#### Task instructions
When you find the word "urothelial" in a line of the entries, please copy the whole line.

#### Records provided
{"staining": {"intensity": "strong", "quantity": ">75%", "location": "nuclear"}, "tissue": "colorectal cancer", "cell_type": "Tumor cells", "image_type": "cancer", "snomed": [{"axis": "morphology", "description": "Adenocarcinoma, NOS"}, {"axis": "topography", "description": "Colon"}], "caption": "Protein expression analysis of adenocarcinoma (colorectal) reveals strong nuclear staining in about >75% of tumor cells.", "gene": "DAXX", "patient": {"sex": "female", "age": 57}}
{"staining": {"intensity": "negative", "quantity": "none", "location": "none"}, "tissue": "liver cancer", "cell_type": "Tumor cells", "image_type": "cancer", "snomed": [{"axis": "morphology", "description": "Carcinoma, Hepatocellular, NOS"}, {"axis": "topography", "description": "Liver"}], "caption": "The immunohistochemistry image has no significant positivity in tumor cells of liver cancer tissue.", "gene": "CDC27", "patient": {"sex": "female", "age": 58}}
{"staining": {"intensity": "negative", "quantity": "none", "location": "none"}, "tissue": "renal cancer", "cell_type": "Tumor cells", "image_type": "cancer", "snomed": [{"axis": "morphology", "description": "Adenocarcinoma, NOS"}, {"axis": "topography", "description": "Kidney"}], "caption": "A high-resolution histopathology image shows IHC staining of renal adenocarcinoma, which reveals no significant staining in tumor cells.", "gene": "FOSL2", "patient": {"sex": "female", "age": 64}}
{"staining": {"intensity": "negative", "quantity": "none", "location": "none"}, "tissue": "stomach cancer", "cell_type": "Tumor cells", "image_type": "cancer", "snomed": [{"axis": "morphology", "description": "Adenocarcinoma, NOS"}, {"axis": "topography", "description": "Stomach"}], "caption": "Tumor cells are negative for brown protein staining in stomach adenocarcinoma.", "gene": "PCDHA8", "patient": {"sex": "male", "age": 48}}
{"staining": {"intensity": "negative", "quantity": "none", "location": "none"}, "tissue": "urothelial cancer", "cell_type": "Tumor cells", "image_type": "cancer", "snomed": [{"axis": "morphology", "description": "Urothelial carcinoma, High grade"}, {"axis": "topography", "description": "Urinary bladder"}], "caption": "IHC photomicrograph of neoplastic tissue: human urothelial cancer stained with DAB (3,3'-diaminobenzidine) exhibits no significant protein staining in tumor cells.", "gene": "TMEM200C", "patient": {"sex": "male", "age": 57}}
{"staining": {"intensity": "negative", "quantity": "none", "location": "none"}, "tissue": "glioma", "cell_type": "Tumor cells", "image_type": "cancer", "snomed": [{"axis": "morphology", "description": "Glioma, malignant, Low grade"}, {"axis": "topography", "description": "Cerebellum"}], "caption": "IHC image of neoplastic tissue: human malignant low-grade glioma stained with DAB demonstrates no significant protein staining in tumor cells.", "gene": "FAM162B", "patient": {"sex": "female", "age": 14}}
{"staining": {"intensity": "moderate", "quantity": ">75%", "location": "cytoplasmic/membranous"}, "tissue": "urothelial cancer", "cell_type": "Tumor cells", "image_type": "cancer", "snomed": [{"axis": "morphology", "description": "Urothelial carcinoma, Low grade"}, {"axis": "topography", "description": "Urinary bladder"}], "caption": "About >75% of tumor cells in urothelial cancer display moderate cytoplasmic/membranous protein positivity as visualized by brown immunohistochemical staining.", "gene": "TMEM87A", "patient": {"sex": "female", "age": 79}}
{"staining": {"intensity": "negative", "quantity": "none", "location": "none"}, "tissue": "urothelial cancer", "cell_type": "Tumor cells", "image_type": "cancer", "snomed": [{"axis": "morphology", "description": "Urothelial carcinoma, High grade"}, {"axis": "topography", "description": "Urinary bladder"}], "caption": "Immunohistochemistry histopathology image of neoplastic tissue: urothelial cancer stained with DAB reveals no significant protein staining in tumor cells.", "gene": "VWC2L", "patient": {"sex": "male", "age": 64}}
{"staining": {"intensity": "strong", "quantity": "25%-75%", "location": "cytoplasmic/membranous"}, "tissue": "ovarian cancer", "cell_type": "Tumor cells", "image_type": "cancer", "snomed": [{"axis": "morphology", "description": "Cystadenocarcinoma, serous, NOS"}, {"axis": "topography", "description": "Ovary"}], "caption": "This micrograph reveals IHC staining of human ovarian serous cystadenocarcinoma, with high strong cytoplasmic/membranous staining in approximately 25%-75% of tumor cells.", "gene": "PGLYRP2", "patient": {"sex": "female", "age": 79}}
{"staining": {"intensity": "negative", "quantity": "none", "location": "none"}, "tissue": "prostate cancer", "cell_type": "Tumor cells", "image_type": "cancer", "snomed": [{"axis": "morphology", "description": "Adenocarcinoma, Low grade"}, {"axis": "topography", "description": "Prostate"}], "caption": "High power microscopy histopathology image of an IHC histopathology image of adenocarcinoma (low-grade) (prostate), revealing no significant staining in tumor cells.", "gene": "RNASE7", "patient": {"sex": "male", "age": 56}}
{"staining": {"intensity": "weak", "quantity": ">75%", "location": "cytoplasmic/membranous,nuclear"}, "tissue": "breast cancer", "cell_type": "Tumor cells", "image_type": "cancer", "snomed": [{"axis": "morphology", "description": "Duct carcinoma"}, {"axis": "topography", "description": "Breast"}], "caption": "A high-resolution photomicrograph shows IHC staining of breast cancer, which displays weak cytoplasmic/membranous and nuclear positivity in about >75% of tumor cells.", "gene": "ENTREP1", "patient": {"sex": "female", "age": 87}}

#### Task result
{"staining": {"intensity": "negative", "quantity": "none", "location": "none"}, "tissue": "urothelial cancer", "cell_type": "Tumor cells", "image_type": "cancer", "snomed": [{"axis": "morphology", "description": "Urothelial carcinoma, High grade"}, {"axis": "topography", "description": "Urinary bladder"}], "caption": "IHC photomicrograph of neoplastic tissue: human urothelial cancer stained with DAB (3,3'-diaminobenzidine) exhibits no significant protein staining in tumor cells.", "gene": "TMEM200C", "patient": {"sex": "male", "age": 57}}
{"staining": {"intensity": "moderate", "quantity": ">75%", "location": "cytoplasmic/membranous"}, "tissue": "urothelial cancer", "cell_type": "Tumor cells", "image_type": "cancer", "snomed": [{"axis": "morphology", "description": "Urothelial carcinoma, Low grade"}, {"axis": "topography", "description": "Urinary bladder"}], "caption": "About >75% of tumor cells in urothelial cancer display moderate cytoplasmic/membranous protein positivity as visualized by brown immunohistochemical staining.", "gene": "TMEM87A", "patient": {"sex": "female", "age": 79}}
{"staining": {"intensity": "negative", "quantity": "none", "location": "none"}, "tissue": "urothelial cancer", "cell_type": "Tumor cells", "image_type": "cancer", "snomed": [{"axis": "morphology", "description": "Urothelial carcinoma, High grade"}, {"axis": "topography", "description": "Urinary bladder"}], "caption": "Immunohistochemistry histopathology image of neoplastic tissue: urothelial cancer stained with DAB reveals no significant protein staining in tumor cells.", "gene": "VWC2L", "patient": {"sex": "male", "age": 64}}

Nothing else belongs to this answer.